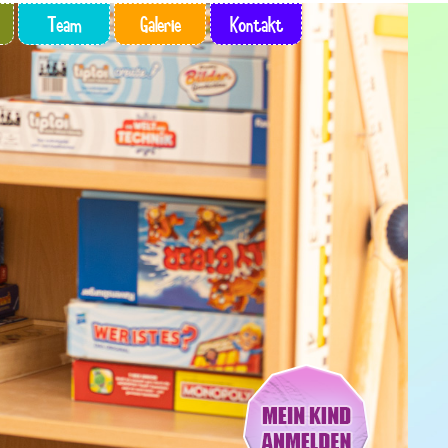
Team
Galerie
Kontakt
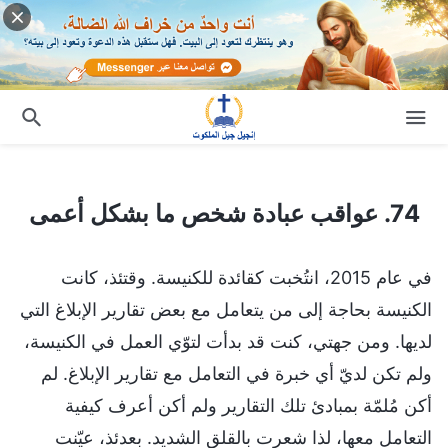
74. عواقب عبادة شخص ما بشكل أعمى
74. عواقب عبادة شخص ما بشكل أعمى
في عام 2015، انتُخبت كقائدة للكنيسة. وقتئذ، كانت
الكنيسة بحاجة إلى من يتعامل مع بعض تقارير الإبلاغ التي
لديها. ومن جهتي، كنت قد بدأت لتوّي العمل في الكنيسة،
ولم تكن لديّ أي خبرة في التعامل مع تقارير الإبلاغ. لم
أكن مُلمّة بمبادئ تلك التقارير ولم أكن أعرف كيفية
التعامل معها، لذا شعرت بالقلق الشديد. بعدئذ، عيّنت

WHAT TO PRODUCE: Reproduce the entire listing above, changing "Galerie" to "Gallery" and keeping every other line as it stands. Leave out the pictures.

RESPONSE:
Team
Gallery
Kontakt
74. عواقب عبادة شخص ما بشكل أعمى
74. عواقب عبادة شخص ما بشكل أعمى
في عام 2015، انتُخبت كقائدة للكنيسة. وقتئذ، كانت
الكنيسة بحاجة إلى من يتعامل مع بعض تقارير الإبلاغ التي
لديها. ومن جهتي، كنت قد بدأت لتوّي العمل في الكنيسة،
ولم تكن لديّ أي خبرة في التعامل مع تقارير الإبلاغ. لم
أكن مُلمّة بمبادئ تلك التقارير ولم أكن أعرف كيفية
التعامل معها، لذا شعرت بالقلق الشديد. بعدئذ، عيّنت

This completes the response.